The gambling operator has reached a settlement agreement over VIP failings in the Middle East.
UK.- The London-listed operator 888 has announced that it has reached a settlement agreement in Gibraltar under which it will pay £2.9m as a result of compliance failings in the Middle East. The failings led to the resignation of former 888 CEO Itai Panzer earlier this year.
The Gibraltar Gambling Commissioner had identified historic failings in know-your-customer (KYC) requirements on VIP accounts. It also noted overly high thresholds for enhanced due diligence (EDD) intervention and a lack of clarity and consistency in the checks. Other failings included an overreliance on open-source checks to prove sources of funds.
The Gibraltar Gambling Commissioner said: “Gibraltar licensees are expected to factor the learnings from this case into their own risk assessments, systems and controls. 888 continues to be considered a fit and proper entity to hold licences in Gibraltar. 888 has enhanced its policies and procedures in remediating the identified historical deficiencies.
“The Gambling Commissioner and Licensing Authority consider this matter closed and will be making no further comment on this matter.”
888 H1 results
Meanwhile, 888 Holdings is maintaining its full-year guidance following the publication of results for the first half. Revenue rose 165 per cent to £881m due to the incorporation of William Hill in July last year. However, on a pro-forma basis, revenue was down 7 per cent year-on-year.
The drop was due to an 11 per cent decline in online gambling revenue in the UK (£335m). This was put down to compliance and regulatory adjustments. 888’s international unit saw pro-forma revenue fall by 14 per cent to £226m, again due to compliance changes as well as a decline in the Middle East. The incorporation of William Hill’s retail business proved to be the strongest generator of growth with revenue of £27m.
Overall adjusted EBITDA was £155m, more than tripling H1 2022 figures. The company highlighted that it achieved £66m of cash synergies in H1 and aims for £150m by 2024. Costs rose from £118.3m to £294m due to the William Hill acquisition, but on a pro forma basis, costs were down by 3 per cent to £291m. The company reported an interim loss of £33m, which compares to profit after tax of £12m in H1 2022.
888 said that its “proactive actions are driving a significant mix shift in the player base to lower spending groups, providing a more sustainable and profitable base to drive future growth in the UK, as well as putting the group in a strong position ahead of any changes from the White Paper, with various consultations ongoing”.
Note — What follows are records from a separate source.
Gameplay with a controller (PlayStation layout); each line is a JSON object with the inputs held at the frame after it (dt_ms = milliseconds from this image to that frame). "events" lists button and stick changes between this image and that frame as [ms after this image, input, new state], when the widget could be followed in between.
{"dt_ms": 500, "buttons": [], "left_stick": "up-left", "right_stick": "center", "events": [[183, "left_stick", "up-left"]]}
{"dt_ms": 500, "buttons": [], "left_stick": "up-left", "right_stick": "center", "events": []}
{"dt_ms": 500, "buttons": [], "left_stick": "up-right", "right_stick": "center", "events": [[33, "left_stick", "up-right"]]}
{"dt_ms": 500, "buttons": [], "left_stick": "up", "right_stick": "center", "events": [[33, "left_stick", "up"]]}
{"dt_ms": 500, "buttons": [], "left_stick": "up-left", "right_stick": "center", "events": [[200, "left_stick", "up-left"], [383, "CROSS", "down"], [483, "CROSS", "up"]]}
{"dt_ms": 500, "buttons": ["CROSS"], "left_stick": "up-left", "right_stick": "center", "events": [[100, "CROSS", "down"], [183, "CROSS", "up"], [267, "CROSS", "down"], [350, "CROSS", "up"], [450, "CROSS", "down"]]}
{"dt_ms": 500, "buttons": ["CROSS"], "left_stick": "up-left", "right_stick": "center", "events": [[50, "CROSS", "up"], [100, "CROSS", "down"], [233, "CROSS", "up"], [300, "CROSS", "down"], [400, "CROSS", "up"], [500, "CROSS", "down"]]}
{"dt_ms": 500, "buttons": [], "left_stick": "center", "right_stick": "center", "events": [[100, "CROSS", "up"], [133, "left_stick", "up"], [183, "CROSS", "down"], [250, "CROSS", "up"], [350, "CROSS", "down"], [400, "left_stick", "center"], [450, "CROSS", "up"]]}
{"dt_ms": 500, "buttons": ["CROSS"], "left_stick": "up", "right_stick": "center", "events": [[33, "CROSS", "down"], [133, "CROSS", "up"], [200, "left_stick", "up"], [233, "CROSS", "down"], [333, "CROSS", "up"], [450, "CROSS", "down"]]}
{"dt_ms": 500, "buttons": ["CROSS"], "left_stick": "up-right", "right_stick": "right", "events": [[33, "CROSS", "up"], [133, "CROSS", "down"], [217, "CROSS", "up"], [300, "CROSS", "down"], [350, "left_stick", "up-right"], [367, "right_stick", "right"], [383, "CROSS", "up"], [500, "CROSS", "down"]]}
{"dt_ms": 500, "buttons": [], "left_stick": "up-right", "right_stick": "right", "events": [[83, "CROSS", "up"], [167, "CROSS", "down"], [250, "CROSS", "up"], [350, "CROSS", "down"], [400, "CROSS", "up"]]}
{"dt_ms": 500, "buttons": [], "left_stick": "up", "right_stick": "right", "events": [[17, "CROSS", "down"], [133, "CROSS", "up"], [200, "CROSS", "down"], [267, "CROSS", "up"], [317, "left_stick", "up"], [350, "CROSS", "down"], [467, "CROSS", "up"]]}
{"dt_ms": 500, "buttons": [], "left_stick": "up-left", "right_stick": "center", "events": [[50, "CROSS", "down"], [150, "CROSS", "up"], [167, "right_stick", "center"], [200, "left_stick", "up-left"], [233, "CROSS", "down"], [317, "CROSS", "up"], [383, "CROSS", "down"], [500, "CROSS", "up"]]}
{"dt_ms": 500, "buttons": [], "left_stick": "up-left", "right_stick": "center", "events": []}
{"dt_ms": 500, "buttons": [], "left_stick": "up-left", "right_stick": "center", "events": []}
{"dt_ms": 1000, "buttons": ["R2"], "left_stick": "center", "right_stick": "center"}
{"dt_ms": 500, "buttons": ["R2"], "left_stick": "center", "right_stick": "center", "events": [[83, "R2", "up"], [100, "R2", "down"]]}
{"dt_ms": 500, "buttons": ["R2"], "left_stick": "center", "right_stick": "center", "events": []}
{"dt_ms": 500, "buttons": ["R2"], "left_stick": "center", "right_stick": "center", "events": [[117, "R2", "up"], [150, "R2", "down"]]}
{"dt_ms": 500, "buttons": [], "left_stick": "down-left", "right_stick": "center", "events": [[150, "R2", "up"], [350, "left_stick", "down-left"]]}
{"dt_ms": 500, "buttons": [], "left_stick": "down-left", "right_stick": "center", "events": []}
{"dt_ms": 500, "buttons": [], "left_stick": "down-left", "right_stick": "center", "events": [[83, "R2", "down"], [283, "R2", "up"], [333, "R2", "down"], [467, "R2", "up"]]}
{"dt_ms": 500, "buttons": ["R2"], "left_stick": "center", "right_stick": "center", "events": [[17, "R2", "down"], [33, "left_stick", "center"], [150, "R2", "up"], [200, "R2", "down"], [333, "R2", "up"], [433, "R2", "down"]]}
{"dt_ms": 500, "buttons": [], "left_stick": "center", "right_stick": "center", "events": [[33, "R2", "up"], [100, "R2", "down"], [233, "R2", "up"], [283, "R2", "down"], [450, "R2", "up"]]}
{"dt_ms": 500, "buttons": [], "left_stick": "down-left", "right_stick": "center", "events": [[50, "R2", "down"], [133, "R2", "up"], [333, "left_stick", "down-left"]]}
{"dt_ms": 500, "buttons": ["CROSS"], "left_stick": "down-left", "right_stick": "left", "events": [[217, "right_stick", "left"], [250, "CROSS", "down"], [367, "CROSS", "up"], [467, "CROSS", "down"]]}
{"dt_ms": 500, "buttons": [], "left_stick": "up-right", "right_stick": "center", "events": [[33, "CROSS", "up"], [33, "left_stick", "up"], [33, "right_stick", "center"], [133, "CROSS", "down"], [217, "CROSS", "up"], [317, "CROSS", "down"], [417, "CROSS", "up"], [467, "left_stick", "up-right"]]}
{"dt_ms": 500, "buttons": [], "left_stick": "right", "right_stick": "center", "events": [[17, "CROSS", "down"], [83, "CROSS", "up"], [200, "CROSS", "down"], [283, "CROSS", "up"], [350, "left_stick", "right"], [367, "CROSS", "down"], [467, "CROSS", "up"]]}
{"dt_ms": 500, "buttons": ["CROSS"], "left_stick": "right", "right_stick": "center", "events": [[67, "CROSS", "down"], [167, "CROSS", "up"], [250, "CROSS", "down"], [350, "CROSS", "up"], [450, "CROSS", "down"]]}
Executive chair Lord Mendelsohn said: “I am very pleased with the progress we have made in the first half of the year as the group delivered against the plans we committed to at our investor day last year, while also successfully navigating business, market and regulatory volatility.”
He added: “We made very strong progress with the execution of our integration plan and we now expect to realise the full £150m of synergies in 2024, a year earlier than the original plan. Our strong cash discipline and higher profits also enabled a 0.5x reduction in our leverage.
“We have successfully delivered against our focused market strategy, changing the mix of our revenue and creating a more profitable and sustainable platform for future growth.”
New 888 CEO
888 has recently named Per Widerström as group CEO, effective from October 16. The company has been without a permanent CEO since Pazner’s departure. Widerström has worked in several senior roles, including as CEO of Central and Eastern Europe-focused Fortuna Entertainment Group from 2014 to 2022.
Mendelsohn said: “I was thrilled to be able to announce the appointment of Per Widerström as our next CEO. Over the coming weeks, I will be working closely with Per to ensure a smooth handover and I am highly confident in his ability to lead the team to realise the full potential of this business.
“The strategic progress made during the year to date has created a fundamentally stronger business with higher profit margins and we remain on track to deliver against expectations for the full year.”